PROMPT 1: Print the stretch of the Indore Zoo text from "This is the" through "and their habitats.", unchanged.

Kamla Nehru Prani Sangrahalaya or Indore Zoo is a zoological garden located in Navlakha, Indore is  managed by Indore Municipal Corporation. Indore zoo is the only zoo to deploy online booking (https://knpsi.in), animal-health app, and touchless entry system that is tightly integrated with e-Nagarpalika, making it the most advanced zoo of India.

This is the largest zoological garden of the state and one of the oldest zoological parks of Madhya Pradesh spread over an area of 210335 sq m.

Kamla Nehru Prani Sangrahlaya is one of the recognized zoos out of total 180 recognized zoos in India.
The zoo has different varieties of animals and birds which have been brought from different parts of world. The zoo's attempts to breed White tigers, Royal Bengal tigers, Gharial, Himalayan bear and white peacock have been successful. Indore zoo is also a center for reproduction, protection and exhibition of animals, plants and their habitats.

History

In 1974 the Indore zoo was established in Navlakha area in only 17 acres land, later on in the year 1999 adjoining 32 acres land of Quadibag was "Acquired" by the zoo so present area of Indore zoo is 51 acres. The total area of Indore zoo is full of greenery where different variety of trees and other plants gives natural feeling of forest to the wild animals.

Fauna 
At present, Indore Zoo contains a variety of reptiles, mammals and birds. Herbivores mammal includes Indian elephant, hippopotamus, blackbuck, nilgai, spotted deer, sambar deer, and chinkara.

TASK INPUT:
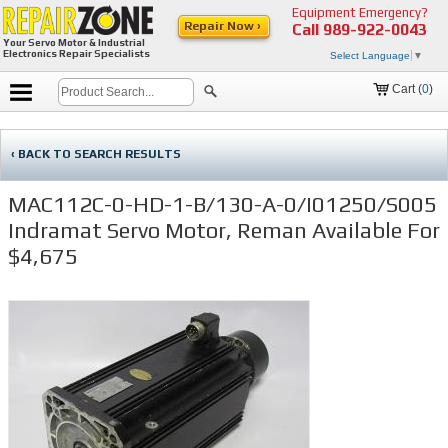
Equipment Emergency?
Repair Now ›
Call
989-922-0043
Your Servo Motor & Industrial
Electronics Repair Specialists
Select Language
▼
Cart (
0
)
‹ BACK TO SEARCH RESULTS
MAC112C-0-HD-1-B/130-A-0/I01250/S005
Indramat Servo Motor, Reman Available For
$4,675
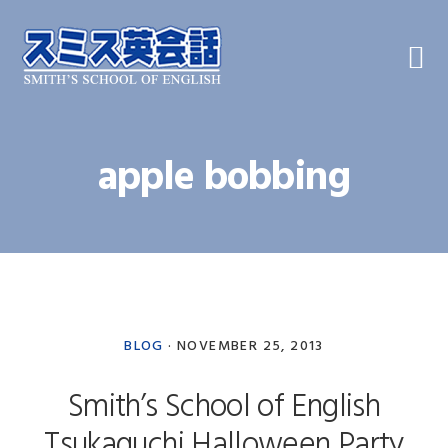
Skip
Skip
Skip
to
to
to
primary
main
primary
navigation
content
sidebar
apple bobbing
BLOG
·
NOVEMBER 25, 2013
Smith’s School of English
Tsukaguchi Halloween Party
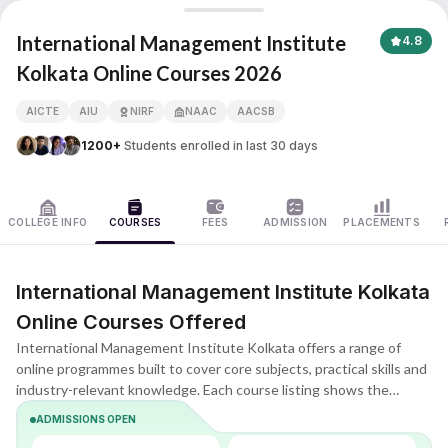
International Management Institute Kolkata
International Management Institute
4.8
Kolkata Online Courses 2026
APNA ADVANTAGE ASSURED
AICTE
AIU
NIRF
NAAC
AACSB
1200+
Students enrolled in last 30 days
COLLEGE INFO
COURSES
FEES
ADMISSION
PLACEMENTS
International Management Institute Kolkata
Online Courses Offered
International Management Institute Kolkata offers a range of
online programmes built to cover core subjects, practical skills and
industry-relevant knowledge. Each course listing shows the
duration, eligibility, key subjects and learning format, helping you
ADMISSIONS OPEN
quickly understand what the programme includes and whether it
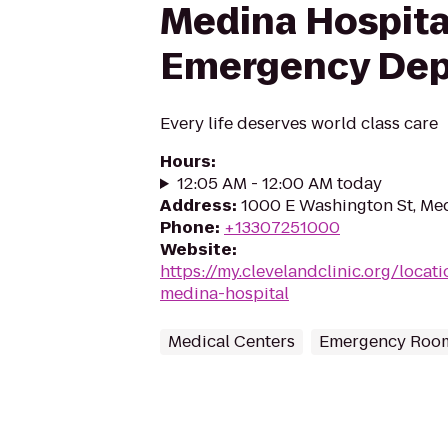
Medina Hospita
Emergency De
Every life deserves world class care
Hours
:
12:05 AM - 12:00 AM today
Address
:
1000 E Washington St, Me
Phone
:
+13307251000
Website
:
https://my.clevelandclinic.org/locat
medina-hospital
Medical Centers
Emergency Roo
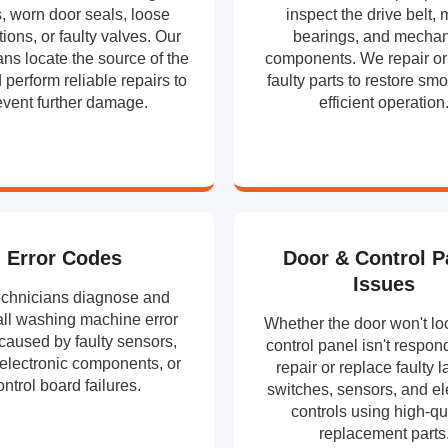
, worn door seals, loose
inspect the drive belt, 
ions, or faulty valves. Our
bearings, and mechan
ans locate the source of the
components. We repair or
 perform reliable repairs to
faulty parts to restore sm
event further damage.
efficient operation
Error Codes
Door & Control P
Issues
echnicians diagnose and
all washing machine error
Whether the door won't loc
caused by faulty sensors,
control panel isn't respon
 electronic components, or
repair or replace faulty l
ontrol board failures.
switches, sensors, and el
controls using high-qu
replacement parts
---
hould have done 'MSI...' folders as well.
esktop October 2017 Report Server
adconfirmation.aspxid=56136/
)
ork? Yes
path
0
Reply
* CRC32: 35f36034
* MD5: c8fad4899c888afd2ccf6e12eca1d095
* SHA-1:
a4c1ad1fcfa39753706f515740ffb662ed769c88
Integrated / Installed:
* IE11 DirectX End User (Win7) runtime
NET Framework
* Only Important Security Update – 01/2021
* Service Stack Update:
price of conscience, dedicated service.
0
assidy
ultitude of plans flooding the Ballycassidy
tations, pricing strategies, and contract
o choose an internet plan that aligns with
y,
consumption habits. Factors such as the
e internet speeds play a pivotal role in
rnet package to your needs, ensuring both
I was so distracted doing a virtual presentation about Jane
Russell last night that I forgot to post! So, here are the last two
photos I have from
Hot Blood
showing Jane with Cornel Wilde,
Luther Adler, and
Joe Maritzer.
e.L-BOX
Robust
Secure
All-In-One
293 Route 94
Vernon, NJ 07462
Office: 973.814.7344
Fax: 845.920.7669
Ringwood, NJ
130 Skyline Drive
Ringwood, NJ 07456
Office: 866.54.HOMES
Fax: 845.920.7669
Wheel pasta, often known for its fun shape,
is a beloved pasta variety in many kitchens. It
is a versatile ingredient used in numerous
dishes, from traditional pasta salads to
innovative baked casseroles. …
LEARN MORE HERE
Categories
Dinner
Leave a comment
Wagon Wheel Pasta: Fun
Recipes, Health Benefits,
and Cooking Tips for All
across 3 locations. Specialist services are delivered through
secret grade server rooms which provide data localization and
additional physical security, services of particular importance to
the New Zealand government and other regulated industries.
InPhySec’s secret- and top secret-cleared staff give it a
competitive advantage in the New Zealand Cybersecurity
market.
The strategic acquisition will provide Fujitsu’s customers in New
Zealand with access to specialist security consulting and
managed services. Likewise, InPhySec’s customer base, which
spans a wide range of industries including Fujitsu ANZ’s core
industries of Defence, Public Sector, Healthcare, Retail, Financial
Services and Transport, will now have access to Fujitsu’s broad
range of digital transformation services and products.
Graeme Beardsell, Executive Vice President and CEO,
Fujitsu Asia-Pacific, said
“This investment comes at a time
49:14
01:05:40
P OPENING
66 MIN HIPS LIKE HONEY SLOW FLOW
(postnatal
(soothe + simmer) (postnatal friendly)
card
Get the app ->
--
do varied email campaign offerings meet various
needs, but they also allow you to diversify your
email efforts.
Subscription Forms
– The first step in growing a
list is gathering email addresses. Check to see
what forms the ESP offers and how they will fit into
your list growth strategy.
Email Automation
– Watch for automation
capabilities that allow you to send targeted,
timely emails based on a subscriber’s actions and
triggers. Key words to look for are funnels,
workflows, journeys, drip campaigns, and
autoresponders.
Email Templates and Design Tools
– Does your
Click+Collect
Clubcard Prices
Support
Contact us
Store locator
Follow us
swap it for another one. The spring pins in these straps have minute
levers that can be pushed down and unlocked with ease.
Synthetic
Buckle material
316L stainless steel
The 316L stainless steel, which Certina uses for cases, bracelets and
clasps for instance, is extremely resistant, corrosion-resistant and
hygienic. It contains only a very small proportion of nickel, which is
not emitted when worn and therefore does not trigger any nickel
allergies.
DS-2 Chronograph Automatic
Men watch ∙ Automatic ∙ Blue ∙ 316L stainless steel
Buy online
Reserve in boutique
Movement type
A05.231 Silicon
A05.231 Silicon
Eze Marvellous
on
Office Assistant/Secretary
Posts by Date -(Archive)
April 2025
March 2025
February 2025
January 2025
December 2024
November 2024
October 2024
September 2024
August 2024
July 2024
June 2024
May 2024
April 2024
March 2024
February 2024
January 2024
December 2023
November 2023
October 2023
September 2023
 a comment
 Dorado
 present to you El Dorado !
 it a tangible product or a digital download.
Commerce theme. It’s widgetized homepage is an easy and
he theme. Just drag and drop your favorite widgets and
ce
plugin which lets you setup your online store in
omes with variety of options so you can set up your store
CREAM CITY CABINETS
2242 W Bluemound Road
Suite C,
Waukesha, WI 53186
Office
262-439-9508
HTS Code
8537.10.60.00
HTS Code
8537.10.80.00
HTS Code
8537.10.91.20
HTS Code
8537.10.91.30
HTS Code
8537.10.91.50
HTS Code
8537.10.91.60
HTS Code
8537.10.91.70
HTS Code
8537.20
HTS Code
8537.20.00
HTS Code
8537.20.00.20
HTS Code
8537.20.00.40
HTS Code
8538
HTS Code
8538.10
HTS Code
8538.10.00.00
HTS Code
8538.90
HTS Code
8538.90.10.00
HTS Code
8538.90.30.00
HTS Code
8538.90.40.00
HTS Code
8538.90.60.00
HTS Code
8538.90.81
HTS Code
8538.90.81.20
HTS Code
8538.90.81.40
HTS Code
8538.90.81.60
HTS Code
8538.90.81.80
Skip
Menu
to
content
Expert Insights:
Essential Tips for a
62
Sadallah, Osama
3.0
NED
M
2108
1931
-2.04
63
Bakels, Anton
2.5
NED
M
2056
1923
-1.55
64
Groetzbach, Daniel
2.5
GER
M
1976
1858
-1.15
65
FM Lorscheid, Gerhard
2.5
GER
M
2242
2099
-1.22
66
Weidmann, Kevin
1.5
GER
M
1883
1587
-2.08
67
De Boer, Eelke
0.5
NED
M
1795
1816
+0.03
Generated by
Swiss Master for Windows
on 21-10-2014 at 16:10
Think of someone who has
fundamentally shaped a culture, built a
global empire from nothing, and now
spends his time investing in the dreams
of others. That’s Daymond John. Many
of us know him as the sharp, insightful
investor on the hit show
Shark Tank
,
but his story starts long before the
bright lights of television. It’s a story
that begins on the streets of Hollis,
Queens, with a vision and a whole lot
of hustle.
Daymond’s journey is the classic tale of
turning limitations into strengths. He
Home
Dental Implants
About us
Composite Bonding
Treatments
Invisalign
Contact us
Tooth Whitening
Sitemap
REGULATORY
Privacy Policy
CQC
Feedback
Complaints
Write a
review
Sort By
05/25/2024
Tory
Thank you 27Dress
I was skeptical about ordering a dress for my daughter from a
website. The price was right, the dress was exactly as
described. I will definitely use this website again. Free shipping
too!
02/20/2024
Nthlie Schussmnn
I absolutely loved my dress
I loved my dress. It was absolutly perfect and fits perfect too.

PROMPT 2: Select each line in the records that contains the word "October" and copy those lines.

ANSWER SPACE 1:
This is the largest zoological garden of the state and one of the oldest zoological parks of Madhya Pradesh spread over an area of 210335 sq m.

Kamla Nehru Prani Sangrahlaya is one of the recognized zoos out of total 180 recognized zoos in India.
The zoo has different varieties of animals and birds which have been brought from different parts of world. The zoo's attempts to breed White tigers, Royal Bengal tigers, Gharial, Himalayan bear and white peacock have been successful. Indore zoo is also a center for reproduction, protection and exhibition of animals, plants and their habitats.

ANSWER SPACE 2:
esktop October 2017 Report Server
October 2024
October 2023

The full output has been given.